● Stored items

▼▼▼

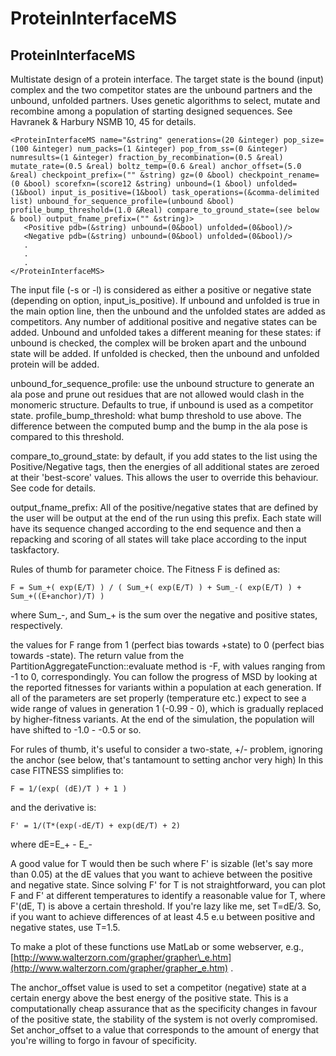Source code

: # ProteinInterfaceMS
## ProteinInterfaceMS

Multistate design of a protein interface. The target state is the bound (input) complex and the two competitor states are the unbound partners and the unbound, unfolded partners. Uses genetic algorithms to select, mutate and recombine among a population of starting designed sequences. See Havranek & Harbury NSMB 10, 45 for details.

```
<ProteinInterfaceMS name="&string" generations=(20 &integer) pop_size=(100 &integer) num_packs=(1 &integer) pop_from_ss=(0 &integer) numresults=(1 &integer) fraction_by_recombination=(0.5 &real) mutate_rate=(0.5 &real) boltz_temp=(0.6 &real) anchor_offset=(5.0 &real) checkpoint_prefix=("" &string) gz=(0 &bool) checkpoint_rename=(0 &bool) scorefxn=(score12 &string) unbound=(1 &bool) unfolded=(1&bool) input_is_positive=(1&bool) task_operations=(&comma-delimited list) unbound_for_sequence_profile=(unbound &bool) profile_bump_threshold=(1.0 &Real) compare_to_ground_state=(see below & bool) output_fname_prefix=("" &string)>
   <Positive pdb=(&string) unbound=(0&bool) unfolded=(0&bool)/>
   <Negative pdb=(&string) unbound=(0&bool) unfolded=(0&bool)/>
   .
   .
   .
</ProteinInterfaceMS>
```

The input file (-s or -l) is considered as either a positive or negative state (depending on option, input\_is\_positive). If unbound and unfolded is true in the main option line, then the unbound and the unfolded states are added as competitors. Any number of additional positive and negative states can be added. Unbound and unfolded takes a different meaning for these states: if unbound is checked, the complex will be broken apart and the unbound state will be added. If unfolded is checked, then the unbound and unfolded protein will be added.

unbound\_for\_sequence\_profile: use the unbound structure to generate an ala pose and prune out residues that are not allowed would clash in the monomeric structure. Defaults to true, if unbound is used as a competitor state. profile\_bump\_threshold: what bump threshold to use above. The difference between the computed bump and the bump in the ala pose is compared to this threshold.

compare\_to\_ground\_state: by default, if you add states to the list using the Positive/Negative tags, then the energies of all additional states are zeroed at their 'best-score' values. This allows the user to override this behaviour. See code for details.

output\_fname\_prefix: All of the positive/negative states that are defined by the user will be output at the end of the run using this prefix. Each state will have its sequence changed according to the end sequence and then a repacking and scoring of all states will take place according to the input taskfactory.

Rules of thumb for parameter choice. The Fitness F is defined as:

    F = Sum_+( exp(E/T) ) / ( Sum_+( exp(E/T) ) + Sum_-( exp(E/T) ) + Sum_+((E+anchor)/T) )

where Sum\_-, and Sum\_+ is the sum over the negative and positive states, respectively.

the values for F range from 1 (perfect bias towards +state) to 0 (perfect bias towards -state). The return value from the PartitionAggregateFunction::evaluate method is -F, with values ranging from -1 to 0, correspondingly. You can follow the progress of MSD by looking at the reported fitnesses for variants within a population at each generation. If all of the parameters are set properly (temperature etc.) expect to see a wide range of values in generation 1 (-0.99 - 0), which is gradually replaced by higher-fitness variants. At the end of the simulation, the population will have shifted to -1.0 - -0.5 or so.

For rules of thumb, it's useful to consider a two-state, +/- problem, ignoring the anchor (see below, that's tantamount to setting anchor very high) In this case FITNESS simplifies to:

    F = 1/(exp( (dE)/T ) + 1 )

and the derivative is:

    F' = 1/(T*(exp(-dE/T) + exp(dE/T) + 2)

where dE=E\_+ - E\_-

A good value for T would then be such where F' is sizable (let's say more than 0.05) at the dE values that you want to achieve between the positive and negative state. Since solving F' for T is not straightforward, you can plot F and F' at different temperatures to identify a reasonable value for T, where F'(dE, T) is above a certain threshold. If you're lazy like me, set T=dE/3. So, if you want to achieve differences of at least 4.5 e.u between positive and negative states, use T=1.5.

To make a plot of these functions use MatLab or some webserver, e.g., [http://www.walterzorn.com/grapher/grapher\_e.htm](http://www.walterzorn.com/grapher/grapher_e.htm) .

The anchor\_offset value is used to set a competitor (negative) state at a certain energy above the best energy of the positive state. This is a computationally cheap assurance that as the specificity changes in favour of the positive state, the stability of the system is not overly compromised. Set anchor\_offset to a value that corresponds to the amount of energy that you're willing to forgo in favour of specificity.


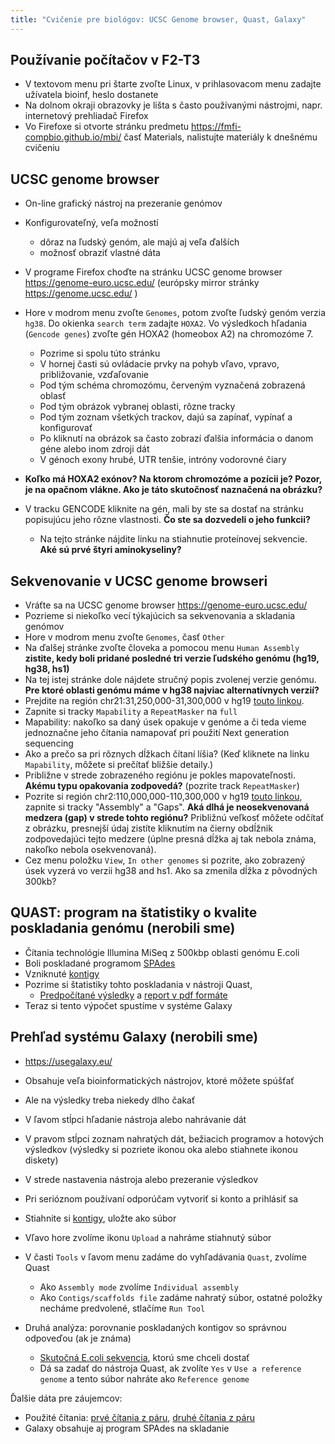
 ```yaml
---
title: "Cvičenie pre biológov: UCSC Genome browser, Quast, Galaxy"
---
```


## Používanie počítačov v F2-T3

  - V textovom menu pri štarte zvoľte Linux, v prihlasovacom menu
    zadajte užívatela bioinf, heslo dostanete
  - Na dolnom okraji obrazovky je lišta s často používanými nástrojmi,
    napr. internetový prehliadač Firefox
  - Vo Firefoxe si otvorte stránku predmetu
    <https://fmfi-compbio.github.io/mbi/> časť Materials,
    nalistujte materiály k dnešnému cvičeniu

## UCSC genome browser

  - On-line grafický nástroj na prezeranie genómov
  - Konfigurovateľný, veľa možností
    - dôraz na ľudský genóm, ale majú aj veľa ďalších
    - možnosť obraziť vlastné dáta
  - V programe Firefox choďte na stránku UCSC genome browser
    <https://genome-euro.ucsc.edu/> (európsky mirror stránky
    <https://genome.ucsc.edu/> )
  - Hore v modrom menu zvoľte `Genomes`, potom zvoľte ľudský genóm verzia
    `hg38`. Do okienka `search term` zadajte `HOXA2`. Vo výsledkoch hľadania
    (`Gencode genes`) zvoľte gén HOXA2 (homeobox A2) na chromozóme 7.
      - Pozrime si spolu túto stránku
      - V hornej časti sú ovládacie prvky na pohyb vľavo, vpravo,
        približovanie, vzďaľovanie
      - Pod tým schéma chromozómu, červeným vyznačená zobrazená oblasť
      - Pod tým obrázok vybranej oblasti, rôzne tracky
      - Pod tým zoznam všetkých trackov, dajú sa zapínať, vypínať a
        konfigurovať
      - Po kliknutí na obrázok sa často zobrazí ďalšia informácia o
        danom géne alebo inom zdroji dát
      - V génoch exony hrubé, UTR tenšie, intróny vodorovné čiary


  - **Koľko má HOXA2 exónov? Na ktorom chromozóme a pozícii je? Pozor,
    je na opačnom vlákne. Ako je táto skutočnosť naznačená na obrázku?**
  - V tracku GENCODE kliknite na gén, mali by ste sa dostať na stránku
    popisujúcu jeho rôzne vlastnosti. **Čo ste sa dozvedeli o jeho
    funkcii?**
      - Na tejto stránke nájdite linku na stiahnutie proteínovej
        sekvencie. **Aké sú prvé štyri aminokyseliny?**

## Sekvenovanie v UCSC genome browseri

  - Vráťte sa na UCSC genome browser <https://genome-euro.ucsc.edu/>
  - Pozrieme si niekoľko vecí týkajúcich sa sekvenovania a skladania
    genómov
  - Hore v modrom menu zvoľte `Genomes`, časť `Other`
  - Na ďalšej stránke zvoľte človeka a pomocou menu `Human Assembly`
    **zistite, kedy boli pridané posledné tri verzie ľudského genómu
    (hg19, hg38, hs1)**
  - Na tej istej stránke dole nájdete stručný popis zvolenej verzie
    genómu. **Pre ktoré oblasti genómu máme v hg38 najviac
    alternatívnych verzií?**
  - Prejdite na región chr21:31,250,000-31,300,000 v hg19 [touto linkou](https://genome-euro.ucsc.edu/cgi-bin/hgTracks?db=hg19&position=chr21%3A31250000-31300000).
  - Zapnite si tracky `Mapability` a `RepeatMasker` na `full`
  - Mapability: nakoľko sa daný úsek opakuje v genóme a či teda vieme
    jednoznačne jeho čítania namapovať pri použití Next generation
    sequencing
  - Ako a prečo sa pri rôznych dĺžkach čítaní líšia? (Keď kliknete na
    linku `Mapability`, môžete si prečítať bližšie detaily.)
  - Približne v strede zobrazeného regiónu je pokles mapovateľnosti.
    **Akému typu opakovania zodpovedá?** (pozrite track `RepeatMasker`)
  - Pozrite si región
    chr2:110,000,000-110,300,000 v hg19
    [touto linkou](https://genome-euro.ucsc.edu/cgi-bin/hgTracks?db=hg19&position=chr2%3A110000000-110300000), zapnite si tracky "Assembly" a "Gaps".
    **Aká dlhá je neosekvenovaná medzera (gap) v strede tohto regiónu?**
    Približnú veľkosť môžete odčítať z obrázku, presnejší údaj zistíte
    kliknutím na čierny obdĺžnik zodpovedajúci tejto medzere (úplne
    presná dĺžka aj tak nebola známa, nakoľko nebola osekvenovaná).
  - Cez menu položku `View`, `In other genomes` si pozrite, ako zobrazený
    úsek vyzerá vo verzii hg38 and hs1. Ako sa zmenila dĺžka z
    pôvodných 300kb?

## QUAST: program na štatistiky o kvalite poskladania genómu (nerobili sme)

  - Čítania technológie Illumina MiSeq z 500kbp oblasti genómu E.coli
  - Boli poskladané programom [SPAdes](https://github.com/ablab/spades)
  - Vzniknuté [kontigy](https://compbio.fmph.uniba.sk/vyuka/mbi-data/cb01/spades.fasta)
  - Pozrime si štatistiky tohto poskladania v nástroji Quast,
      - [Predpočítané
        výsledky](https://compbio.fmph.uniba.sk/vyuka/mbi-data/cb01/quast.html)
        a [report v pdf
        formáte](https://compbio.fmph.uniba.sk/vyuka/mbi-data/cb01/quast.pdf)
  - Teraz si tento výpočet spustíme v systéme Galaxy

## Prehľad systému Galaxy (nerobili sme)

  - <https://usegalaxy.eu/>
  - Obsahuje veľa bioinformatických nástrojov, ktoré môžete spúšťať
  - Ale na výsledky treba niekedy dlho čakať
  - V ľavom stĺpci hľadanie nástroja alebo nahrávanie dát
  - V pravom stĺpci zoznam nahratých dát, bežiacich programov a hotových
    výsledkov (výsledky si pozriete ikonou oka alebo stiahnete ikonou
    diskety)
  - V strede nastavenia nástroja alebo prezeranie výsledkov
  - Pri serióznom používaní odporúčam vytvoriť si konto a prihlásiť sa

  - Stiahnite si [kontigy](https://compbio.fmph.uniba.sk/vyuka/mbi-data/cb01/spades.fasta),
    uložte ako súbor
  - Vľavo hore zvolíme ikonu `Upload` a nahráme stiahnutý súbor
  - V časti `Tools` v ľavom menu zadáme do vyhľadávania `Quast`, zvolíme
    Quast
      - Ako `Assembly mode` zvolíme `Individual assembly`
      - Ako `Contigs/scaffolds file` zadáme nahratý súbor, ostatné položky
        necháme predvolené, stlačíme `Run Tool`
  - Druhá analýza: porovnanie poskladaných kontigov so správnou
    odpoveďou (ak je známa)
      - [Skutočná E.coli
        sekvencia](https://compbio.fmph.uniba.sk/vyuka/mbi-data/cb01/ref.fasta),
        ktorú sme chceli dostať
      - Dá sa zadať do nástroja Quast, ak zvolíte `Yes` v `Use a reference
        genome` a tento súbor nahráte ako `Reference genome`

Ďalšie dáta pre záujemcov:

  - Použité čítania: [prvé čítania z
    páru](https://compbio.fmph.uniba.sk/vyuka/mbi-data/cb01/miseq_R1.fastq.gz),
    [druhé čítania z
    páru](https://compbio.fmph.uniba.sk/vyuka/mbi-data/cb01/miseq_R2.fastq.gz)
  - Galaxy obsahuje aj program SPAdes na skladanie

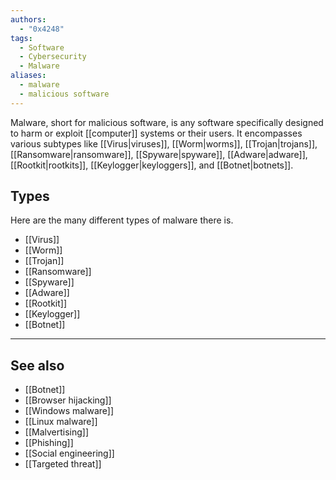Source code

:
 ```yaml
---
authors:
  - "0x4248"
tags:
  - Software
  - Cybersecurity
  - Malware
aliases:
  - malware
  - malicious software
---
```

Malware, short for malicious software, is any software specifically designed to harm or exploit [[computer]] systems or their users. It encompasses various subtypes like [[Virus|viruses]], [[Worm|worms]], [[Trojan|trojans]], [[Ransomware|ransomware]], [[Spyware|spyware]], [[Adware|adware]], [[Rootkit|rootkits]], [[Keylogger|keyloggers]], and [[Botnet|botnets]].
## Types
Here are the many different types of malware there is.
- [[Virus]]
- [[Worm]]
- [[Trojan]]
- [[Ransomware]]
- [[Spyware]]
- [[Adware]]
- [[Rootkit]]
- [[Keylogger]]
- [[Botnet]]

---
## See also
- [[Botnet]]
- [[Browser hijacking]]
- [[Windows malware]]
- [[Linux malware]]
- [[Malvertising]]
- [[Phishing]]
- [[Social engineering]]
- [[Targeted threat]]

▲▲▲

● Task instructions
Beginning with the line above that contains "Ďalšie dáta pre" and ending with the line that contains "- [[Social engineering]]", quote each line exactly, keeping out the pictures.

● Task response
Ďalšie dáta pre záujemcov:

  - Použité čítania: [prvé čítania z
    páru](https://compbio.fmph.uniba.sk/vyuka/mbi-data/cb01/miseq_R1.fastq.gz),
    [druhé čítania z
    páru](https://compbio.fmph.uniba.sk/vyuka/mbi-data/cb01/miseq_R2.fastq.gz)
  - Galaxy obsahuje aj program SPAdes na skladanie

Source code

:
 ```yaml
---
authors:
  - "0x4248"
tags:
  - Software
  - Cybersecurity
  - Malware
aliases:
  - malware
  - malicious software
---
```

Malware, short for malicious software, is any software specifically designed to harm or exploit [[computer]] systems or their users. It encompasses various subtypes like [[Virus|viruses]], [[Worm|worms]], [[Trojan|trojans]], [[Ransomware|ransomware]], [[Spyware|spyware]], [[Adware|adware]], [[Rootkit|rootkits]], [[Keylogger|keyloggers]], and [[Botnet|botnets]].
## Types
Here are the many different types of malware there is.
- [[Virus]]
- [[Worm]]
- [[Trojan]]
- [[Ransomware]]
- [[Spyware]]
- [[Adware]]
- [[Rootkit]]
- [[Keylogger]]
- [[Botnet]]

---
## See also
- [[Botnet]]
- [[Browser hijacking]]
- [[Windows malware]]
- [[Linux malware]]
- [[Malvertising]]
- [[Phishing]]
- [[Social engineering]]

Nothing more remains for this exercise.